My quiet epiphany took place as I floated in space far removed from the sounds, smells and tastes of Earth, touched only by the clothes on my body. My first view of the planet was, not surprisingly, over water, the sunlight reflecting from the glistening blue sheet of the Pacific Ocean, though I couldn’t hear the surf or taste the salt in the air. The light was piercing in its clarity with no atmosphere to soften the sun’s rays. The earth’s blue sky had been replaced by black, bordered by a thin band of fuzzy bright blue around the edge of the planet itself.

After observing the planet for eight days from space, I have a deeper interest and respect for the forces that shape our world. Each particle of soil, each plant and animal is special. I also marvel at the creativity and ingenuity of our own species, but wonder why we all cannot see that we create our future each day, and that our local actions affect the global community, today as well as for generations to come.

From space, to see the planet without humans certainly can be disconcerting.

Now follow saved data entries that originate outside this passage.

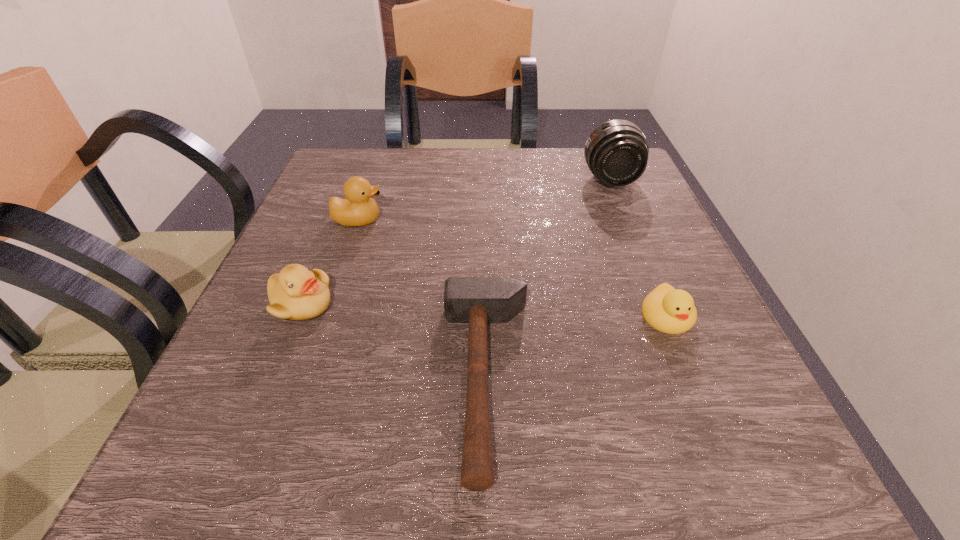
At what (x,y) coordinates should I click in order to perform the action: click on vacant space at the left edge of the desktop. Please return your answer as a coordinate pair (x, y). This screenshot has height=540, width=960. Looking at the image, I should click on (214, 397).

You are a GUI agent. You are given a task and a screenshot of the screen. Output one action in this format:
    pyautogui.click(x=<x>, y=<y>)
    Task: Click on the vacant space at the right edge of the desktop
    
    Given the screenshot: What is the action you would take?
    point(602,228)

Find the location of `free space at the far left corner`. free space at the far left corner is located at coordinates (390, 162).

Identify the location of vacant area at the far right corner. (632, 191).

Find the location of a particular element. empty space that is in between the third object from left to right and the rightmost duckling is located at coordinates (577, 348).

Image resolution: width=960 pixels, height=540 pixels. What are the coordinates of `vacant space that's between the telephoto lens and the shortest duckling` in the screenshot? It's located at (639, 249).

Find the location of a particular element. Image resolution: width=960 pixels, height=540 pixels. empty space between the shortest duckling and the farthest object is located at coordinates (639, 249).

The image size is (960, 540). What are the coordinates of `vacant point located between the farthest object and the fourth nearest object` in the screenshot? It's located at (485, 200).

Locate an element on the screen. This screenshot has height=540, width=960. empty space that is in between the second farthest object and the fourth tallest object is located at coordinates click(x=513, y=268).

Image resolution: width=960 pixels, height=540 pixels. I want to click on empty space that is in between the telephoto lens and the fourth tallest object, so click(639, 249).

But we must come back to Earth changed, for only when we are on its surface can we see precious plants, trusting animals, and delicate butterflies. Humans should show their respect and admiration rather than bring destruction and extinction. Because we have developed frightening technologies and evolved quickly into a resource-depleting species, we have the ultimate responsibility of protecting others from ourselves.

We must understand that, though an integral part of the environment, we are observers and change-agents. We can induce and produce change in the environment, positively or negatively. Our beliefs, reasoning and wisdom are based on science and religious, spiritual, or moral philosophies. Humans attempting to hold the environment in a steady state may withdraw the opportunity for natural evolution. We can, however, try to protect other life forms from the superforce of our technology, and the challenges of human population including pressure on these preserved environments.

We need to find time and place for peace and spiritual refreshment. We need reflective time so things that we do can take on a higher significance and order. Perhaps we desire a sense of purpose in life that can be achieved through setting and accomplishing goals. But we also need perspective on our own lives and our own mortality. This planet will after all, also be home to future lives with novel fears and challenges.

We do not have all the answers, but we continue to live and grow through the knowledge gained by observing other forms of life. That should be reason enough to be proactive in caring for our natural environment.

The message should be clear. The expectations of future generations are unknown except for one — survival. If we do not protect the human-friendly environment of our planet, we eventually will fail to keep our souls and even our bodies nourished by our real home.